I agree with Matt and Lenny. A copy is a copy is a copy and without proper licensing it's all equally subject to copyright and trademark laws. The damaged party would always be the owner of the copyright or trademark, not a licensee like MM. 

The probability of a big company coming after anyone at a low level of production is small. Unless they are trying to make a sacrificial lamb out of somebody to send a message, the low probability of substantial financial recovery will keep the lawyers at bay. I don't think anyone casting one-off knockoffs in their basement has to worry about a knock on the door - but that possibilty always exists.


----------



## Tazman6069 (Mar 20, 2005)

FLAWLESS ?????? For $65.00 it shouldn't have a pit above back window.For that kind of money i'd be picky. Atleast add some chrome to cover the pitting.

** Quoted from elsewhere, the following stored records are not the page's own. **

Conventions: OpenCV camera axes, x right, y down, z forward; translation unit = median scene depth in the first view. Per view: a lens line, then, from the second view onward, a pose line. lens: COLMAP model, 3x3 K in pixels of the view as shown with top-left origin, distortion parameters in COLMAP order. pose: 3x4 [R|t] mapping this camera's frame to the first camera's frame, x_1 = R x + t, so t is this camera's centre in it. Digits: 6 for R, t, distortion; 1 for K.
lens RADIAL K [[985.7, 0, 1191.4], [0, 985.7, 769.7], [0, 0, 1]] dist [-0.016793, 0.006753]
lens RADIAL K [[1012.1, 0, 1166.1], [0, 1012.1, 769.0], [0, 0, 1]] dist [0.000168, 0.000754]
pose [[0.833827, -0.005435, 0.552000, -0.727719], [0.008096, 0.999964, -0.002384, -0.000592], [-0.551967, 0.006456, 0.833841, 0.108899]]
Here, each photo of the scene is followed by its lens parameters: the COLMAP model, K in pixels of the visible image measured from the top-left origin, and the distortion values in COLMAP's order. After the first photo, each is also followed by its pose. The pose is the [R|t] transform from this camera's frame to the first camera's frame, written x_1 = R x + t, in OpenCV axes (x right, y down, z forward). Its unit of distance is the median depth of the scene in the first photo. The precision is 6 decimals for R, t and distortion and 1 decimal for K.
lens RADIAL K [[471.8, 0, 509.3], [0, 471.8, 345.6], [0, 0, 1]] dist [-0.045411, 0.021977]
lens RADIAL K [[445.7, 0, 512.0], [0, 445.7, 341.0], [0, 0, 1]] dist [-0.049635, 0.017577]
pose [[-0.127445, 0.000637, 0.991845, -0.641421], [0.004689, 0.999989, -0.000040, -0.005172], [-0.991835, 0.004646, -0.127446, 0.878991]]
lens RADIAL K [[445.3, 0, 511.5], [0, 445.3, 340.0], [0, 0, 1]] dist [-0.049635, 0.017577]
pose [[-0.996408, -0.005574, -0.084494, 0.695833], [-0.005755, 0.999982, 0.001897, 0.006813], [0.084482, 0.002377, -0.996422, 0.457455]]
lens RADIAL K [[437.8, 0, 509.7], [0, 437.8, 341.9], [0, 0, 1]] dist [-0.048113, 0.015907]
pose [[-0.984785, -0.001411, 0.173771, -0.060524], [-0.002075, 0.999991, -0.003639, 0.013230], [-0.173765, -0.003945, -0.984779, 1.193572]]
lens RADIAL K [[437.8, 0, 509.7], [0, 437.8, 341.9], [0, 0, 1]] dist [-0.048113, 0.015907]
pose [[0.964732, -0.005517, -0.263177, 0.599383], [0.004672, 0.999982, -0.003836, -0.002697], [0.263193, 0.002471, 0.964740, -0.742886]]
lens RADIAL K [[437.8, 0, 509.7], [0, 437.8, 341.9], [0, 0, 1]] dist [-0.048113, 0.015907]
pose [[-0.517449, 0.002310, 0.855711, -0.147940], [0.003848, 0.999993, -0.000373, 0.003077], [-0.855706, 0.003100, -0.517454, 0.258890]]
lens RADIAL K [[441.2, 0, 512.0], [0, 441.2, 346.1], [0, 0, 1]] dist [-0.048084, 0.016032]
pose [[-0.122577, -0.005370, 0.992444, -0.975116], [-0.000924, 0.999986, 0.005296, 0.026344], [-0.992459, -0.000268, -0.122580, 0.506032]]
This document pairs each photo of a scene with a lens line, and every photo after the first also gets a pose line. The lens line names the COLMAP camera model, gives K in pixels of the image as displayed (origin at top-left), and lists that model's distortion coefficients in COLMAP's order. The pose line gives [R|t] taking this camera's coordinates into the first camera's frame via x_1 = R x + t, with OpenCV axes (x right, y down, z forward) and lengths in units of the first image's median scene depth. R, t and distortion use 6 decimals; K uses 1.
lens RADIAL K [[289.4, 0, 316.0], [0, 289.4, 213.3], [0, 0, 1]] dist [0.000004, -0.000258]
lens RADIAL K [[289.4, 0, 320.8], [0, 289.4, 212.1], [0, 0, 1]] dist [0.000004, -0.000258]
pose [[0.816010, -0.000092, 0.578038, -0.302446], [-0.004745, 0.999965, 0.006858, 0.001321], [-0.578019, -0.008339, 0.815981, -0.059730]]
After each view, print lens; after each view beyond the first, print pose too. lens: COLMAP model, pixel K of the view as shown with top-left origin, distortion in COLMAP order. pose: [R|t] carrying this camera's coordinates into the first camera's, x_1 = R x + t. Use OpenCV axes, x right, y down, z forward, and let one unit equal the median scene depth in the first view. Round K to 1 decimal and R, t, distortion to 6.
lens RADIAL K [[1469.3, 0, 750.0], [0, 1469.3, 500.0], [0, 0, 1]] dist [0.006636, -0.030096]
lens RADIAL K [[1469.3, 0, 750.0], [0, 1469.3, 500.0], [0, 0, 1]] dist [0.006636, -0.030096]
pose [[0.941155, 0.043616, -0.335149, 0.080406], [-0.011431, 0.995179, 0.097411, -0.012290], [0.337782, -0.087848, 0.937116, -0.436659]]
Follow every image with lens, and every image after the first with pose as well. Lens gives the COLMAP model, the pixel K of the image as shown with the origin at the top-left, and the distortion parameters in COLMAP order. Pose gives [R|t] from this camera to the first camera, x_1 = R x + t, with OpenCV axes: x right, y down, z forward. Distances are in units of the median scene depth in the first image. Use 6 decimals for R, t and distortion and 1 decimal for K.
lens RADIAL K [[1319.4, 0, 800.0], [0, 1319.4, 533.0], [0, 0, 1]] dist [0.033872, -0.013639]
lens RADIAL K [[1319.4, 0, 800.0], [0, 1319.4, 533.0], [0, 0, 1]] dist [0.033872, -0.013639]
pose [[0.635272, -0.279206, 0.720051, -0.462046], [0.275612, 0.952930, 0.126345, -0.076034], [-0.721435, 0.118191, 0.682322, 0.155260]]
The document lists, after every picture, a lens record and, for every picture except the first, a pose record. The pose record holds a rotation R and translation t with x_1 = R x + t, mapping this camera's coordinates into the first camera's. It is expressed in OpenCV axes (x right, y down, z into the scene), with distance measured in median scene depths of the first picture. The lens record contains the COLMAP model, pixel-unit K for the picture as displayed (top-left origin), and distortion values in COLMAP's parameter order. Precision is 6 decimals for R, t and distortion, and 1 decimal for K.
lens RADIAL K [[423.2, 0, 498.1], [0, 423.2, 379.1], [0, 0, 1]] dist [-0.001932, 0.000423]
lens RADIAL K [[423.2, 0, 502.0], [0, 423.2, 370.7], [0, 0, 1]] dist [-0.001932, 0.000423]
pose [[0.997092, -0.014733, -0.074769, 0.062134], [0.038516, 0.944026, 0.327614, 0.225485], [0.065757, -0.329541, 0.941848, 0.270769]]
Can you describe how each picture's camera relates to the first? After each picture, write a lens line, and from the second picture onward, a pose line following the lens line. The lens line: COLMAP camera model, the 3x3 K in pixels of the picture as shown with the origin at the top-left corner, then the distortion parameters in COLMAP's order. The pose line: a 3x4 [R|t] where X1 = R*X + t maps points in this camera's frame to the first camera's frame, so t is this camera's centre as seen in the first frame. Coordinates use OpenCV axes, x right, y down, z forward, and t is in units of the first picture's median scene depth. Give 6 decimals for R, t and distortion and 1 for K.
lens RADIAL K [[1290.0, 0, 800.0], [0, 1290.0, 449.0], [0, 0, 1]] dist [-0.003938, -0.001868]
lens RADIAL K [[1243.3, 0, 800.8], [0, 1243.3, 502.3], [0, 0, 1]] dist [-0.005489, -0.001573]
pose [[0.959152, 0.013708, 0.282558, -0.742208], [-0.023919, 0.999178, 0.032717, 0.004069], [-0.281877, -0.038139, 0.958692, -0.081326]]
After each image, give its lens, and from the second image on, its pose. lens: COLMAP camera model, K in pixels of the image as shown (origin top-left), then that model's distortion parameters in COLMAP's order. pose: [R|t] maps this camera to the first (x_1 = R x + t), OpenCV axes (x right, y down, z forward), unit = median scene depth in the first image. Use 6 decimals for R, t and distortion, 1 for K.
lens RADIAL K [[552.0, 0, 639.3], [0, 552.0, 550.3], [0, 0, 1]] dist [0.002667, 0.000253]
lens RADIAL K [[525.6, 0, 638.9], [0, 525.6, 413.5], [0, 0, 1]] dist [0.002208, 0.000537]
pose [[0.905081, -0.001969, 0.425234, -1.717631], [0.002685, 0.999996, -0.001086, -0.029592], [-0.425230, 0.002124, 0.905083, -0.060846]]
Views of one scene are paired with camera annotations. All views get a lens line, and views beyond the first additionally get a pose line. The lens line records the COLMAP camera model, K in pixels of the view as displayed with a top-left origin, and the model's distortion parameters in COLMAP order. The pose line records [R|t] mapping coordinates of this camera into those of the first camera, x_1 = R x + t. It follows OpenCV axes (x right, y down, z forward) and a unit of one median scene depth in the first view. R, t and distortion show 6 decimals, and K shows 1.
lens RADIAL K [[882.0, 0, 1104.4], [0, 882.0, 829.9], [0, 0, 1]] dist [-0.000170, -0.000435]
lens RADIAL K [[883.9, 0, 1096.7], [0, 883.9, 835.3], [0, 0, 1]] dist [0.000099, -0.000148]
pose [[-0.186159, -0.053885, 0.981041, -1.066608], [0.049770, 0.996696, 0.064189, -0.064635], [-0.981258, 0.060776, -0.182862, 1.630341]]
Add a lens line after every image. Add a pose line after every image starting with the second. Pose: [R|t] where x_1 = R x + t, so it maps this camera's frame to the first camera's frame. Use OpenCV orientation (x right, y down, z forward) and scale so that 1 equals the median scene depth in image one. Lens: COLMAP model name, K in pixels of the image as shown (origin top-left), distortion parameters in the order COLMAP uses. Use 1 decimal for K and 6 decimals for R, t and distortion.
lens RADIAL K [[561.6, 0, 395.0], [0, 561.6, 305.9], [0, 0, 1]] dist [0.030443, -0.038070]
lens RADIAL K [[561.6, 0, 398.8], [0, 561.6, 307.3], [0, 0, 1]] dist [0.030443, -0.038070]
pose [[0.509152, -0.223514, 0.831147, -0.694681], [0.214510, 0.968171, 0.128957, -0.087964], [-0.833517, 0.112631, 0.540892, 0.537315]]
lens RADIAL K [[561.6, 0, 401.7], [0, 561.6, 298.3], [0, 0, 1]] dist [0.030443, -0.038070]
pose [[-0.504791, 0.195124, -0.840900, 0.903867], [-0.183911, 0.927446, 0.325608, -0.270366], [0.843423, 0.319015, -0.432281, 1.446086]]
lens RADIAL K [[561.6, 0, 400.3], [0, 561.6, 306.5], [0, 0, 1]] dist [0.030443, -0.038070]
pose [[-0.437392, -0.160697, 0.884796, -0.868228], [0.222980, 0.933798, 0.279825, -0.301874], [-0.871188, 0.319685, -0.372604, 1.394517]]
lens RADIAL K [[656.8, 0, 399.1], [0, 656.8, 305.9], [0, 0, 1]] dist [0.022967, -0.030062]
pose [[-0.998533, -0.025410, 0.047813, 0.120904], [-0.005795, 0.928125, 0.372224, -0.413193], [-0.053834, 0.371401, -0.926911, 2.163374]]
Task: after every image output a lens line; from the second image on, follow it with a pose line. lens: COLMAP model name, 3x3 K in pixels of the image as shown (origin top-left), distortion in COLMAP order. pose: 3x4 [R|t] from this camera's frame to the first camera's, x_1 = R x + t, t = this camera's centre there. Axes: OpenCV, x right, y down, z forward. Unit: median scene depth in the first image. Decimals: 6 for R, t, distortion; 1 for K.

But it is still some good work.


----------



## Tazman6069 (Mar 20, 2005)

Oh its the bluee 55 on ebay now


----------



## A/FX Nut (May 28, 2004)

These are nice cars by HO Detriot and MEV, but I can't see paying the prices for them. It's just too much for me to give up. The hobby store I race at recieved 2 MEV cars from REH and they sat on the shelf for several months. One was sold at 1/2 off and the other about 4 months later was purchased at the price marked as a gift for one of our racers. Randy.


----------



## pickeringtondad (Apr 14, 2005)

*These prices just seems too high to me.*

Forty to Sixty beans it about $20.00 bucks too much - for what I'm seeing on that web site.


----------



## T-jetjim (Sep 12, 2005)

My wife bought me one HO Detroit car and it sits. It is a black fairlane and is beautifully polished. I never race it for fear of damaging it. I collect cars to race not to look at. Unless I great a great deal or a blemish, I don't see me buying cars at the $50/$60 range. I like the looks of a Bauer, but yet to spring for one.

Besides, I just bought 40 T-jet bodies for $26. I have projects for a lifetime!

Jim


----------